Items from a data source:
::::

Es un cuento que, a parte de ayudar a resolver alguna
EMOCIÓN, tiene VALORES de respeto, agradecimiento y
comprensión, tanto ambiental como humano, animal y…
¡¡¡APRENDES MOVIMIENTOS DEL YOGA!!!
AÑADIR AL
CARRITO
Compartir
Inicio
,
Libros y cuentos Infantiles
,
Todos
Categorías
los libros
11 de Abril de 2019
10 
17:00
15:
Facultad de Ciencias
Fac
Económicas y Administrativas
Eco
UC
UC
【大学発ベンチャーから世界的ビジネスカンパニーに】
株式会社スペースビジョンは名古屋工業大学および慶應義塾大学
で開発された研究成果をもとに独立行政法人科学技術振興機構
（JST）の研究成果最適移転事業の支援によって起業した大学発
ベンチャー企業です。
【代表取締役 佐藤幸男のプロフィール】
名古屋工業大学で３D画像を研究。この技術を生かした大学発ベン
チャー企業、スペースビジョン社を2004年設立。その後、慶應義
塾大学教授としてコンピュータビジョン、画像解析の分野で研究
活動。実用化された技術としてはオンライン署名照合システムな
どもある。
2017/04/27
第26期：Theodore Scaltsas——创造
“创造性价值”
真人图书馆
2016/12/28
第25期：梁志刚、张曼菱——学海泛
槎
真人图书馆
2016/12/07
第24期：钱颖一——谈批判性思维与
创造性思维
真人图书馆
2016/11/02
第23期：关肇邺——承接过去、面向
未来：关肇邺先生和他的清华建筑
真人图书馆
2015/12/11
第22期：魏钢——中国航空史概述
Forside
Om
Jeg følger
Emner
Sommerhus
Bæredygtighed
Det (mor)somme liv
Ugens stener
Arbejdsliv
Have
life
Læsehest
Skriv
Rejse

::::

TASK ITEM :: Print all of the entries exactly as they appear.

SOLUTION FOR THIS TASK ::
Es un cuento que, a parte de ayudar a resolver alguna
EMOCIÓN, tiene VALORES de respeto, agradecimiento y
comprensión, tanto ambiental como humano, animal y…
¡¡¡APRENDES MOVIMIENTOS DEL YOGA!!!
AÑADIR AL
CARRITO
Compartir
Inicio
,
Libros y cuentos Infantiles
,
Todos
Categorías
los libros
11 de Abril de 2019
10 
17:00
15:
Facultad de Ciencias
Fac
Económicas y Administrativas
Eco
UC
UC
【大学発ベンチャーから世界的ビジネスカンパニーに】
株式会社スペースビジョンは名古屋工業大学および慶應義塾大学
で開発された研究成果をもとに独立行政法人科学技術振興機構
（JST）の研究成果最適移転事業の支援によって起業した大学発
ベンチャー企業です。
【代表取締役 佐藤幸男のプロフィール】
名古屋工業大学で３D画像を研究。この技術を生かした大学発ベン
チャー企業、スペースビジョン社を2004年設立。その後、慶應義
塾大学教授としてコンピュータビジョン、画像解析の分野で研究
活動。実用化された技術としてはオンライン署名照合システムな
どもある。
2017/04/27
第26期：Theodore Scaltsas——创造
“创造性价值”
真人图书馆
2016/12/28
第25期：梁志刚、张曼菱——学海泛
槎
真人图书馆
2016/12/07
第24期：钱颖一——谈批判性思维与
创造性思维
真人图书馆
2016/11/02
第23期：关肇邺——承接过去、面向
未来：关肇邺先生和他的清华建筑
真人图书馆
2015/12/11
第22期：魏钢——中国航空史概述
Forside
Om
Jeg følger
Emner
Sommerhus
Bæredygtighed
Det (mor)somme liv
Ugens stener
Arbejdsliv
Have
life
Læsehest
Skriv
Rejse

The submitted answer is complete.